**EXERCISE DESCRIPTION:** Once the pictures are removed, reproduce what is left of the data below exactly.

**DATASET CONTENT:**
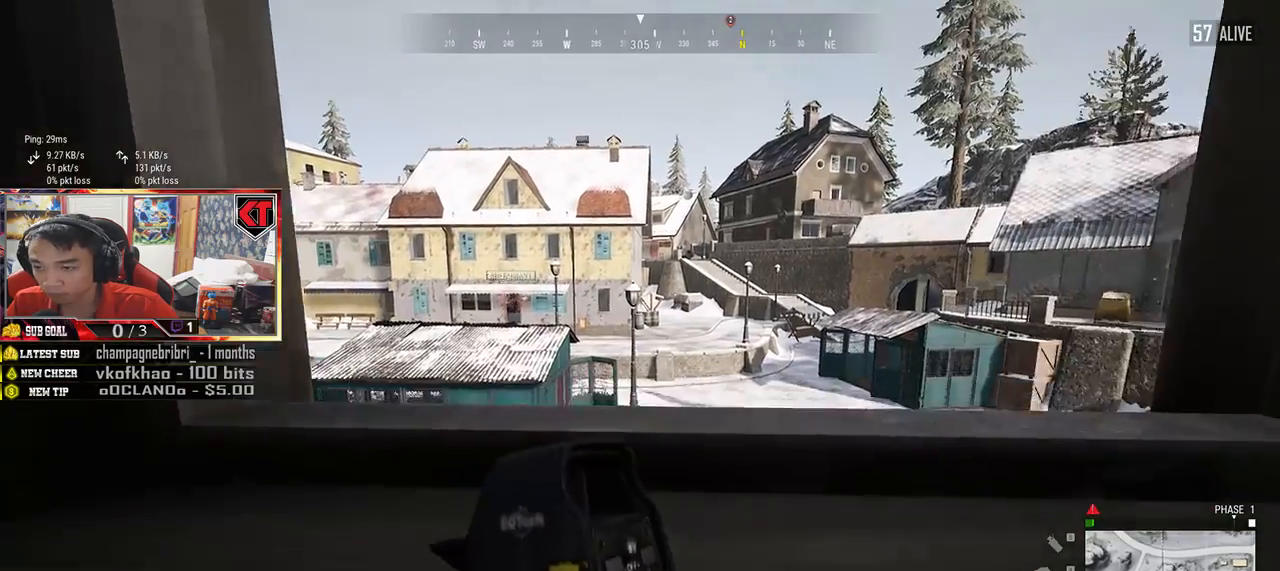
{"keys": ["d", "w"], "mouse": [], "events": [[17, "c", "up"], [150, "d", "down"]]}
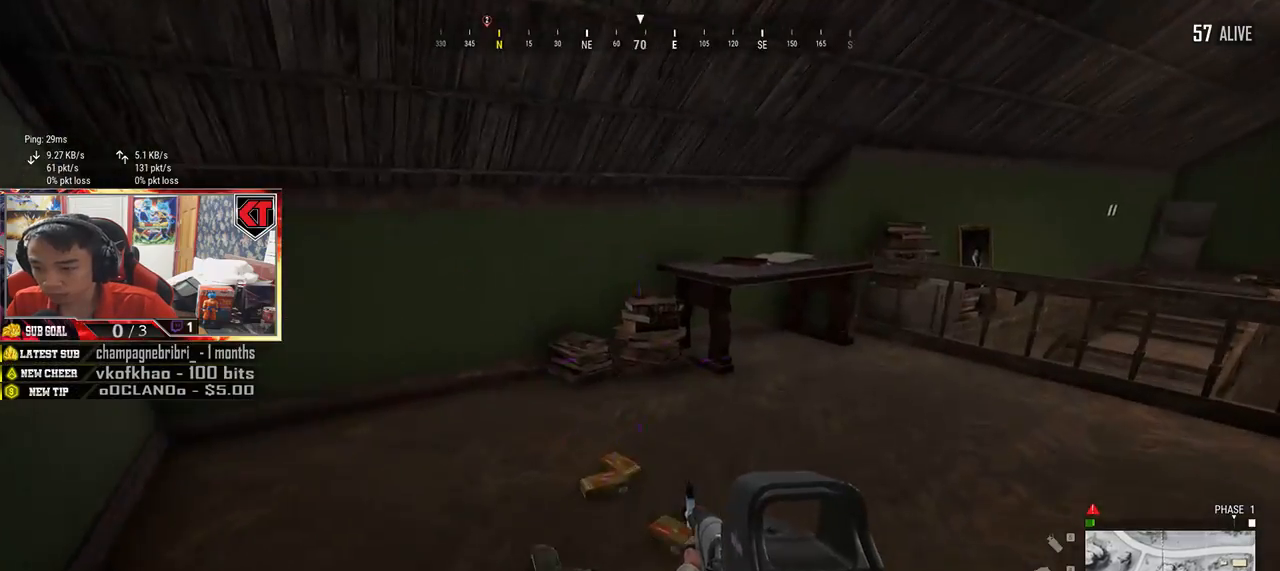
{"keys": ["w"], "mouse": [], "events": [[234, "d", "up"]]}
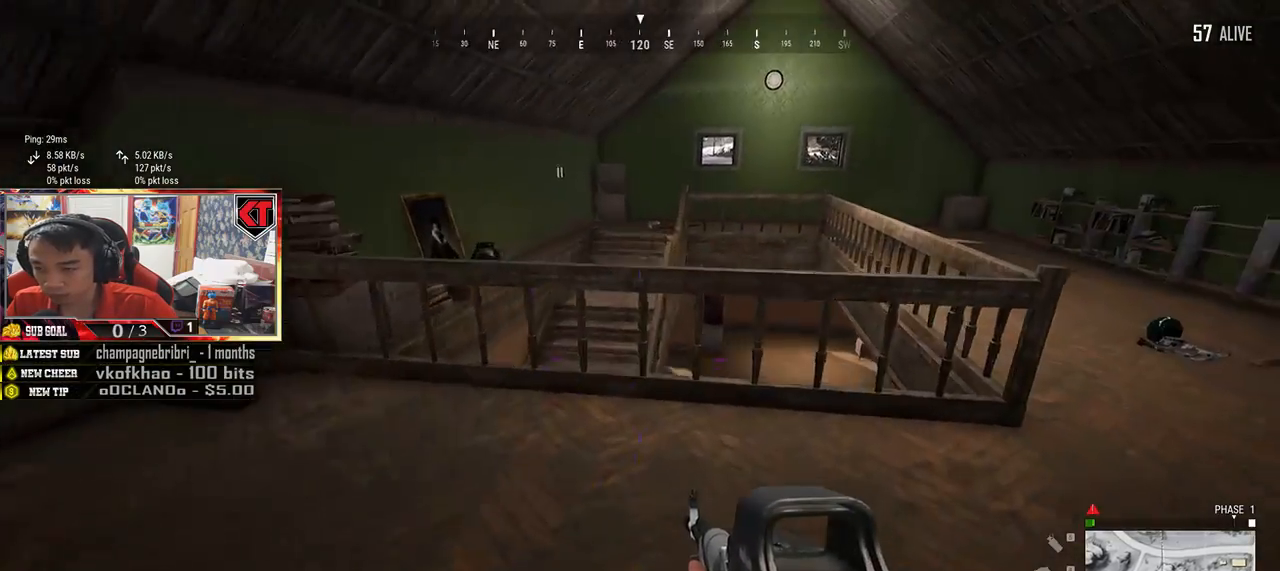
{"keys": ["d", "w"], "mouse": [], "events": [[84, "space", "down"], [217, "d", "down"], [250, "space", "up"]]}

**OUTPUT OF THE TASK:**
{"keys": ["d", "w"], "mouse": [], "events": [[17, "c", "up"], [150, "d", "down"]]}
{"keys": ["w"], "mouse": [], "events": [[234, "d", "up"]]}
{"keys": ["d", "w"], "mouse": [], "events": [[84, "space", "down"], [217, "d", "down"], [250, "space", "up"]]}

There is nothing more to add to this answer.